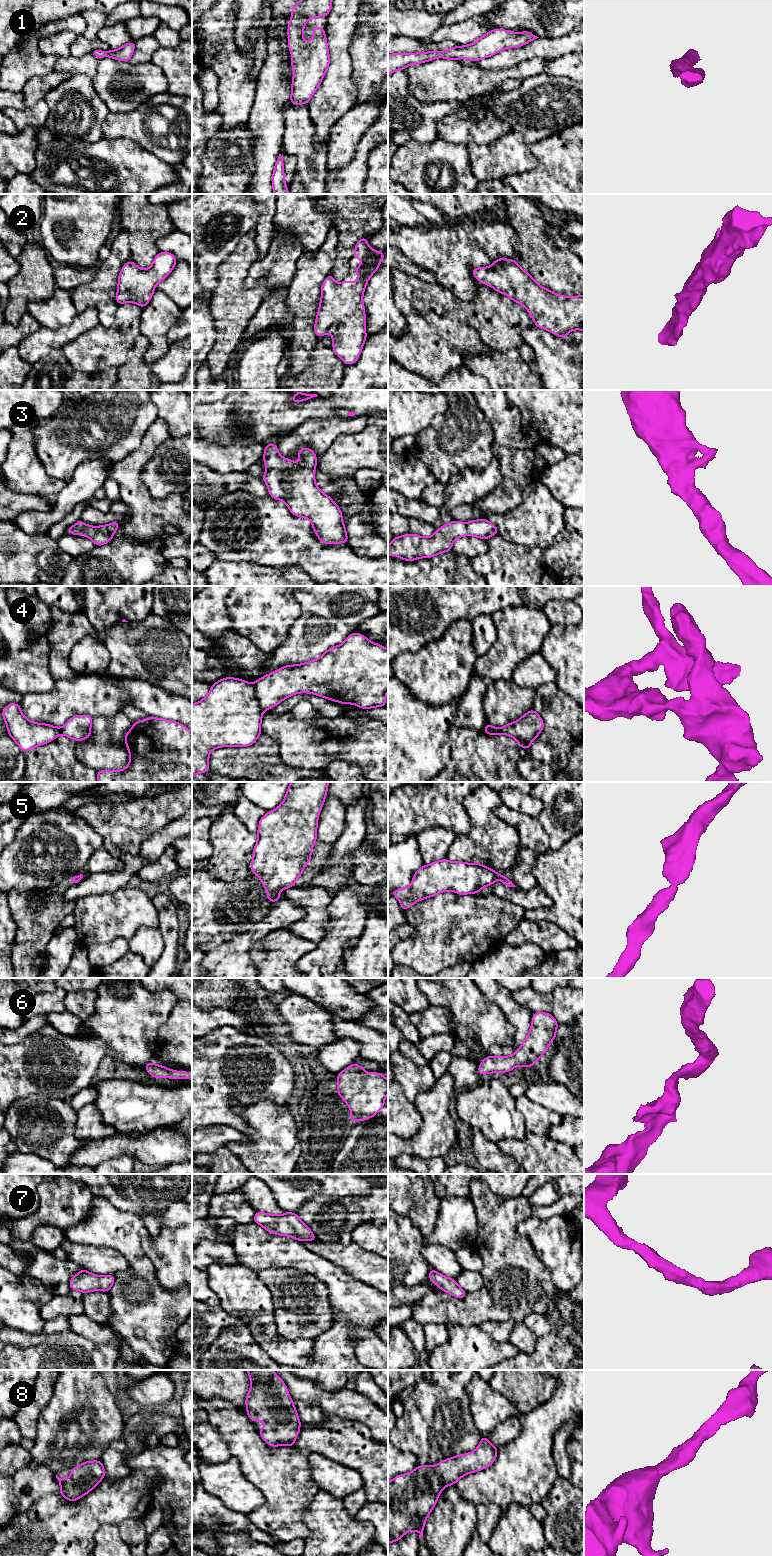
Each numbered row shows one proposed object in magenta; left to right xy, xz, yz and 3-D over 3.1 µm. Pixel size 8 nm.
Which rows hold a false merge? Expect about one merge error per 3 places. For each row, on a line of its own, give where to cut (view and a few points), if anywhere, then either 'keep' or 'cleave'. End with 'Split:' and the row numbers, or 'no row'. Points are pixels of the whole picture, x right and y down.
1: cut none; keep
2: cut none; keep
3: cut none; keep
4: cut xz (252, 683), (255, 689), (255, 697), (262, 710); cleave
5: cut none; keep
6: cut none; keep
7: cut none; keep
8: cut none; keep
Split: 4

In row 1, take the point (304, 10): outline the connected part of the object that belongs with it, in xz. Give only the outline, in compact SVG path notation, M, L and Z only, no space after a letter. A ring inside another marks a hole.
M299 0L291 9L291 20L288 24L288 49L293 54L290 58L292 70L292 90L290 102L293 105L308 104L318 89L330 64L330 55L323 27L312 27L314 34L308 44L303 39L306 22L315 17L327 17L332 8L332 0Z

########

Quote the records above in full, dropping each picture.

◆ Task result:
Each numbered row shows one proposed object in magenta; left to right xy, xz, yz and 3-D over 3.1 µm. Pixel size 8 nm.
Which rows hold a false merge? Expect about one merge error per 3 places. For each row, on a line of its own, give where to cut (view and a few points), if anywhere, then either 'keep' or 'cleave'. End with 'Split:' and the row numbers, or 'no row'. Points are pixels of the whole picture, x right and y down.
1: cut none; keep
2: cut none; keep
3: cut none; keep
4: cut xz (252, 683), (255, 689), (255, 697), (262, 710); cleave
5: cut none; keep
6: cut none; keep
7: cut none; keep
8: cut none; keep
Split: 4

In row 1, take the point (304, 10): outline the connected part of the object that belongs with it, in xz. Give only the outline, in compact SVG path notation, M, L and Z only, no space after a letter. A ring inside another marks a hole.
M299 0L291 9L291 20L288 24L288 49L293 54L290 58L292 70L292 90L290 102L293 105L308 104L318 89L330 64L330 55L323 27L312 27L314 34L308 44L303 39L306 22L315 17L327 17L332 8L332 0Z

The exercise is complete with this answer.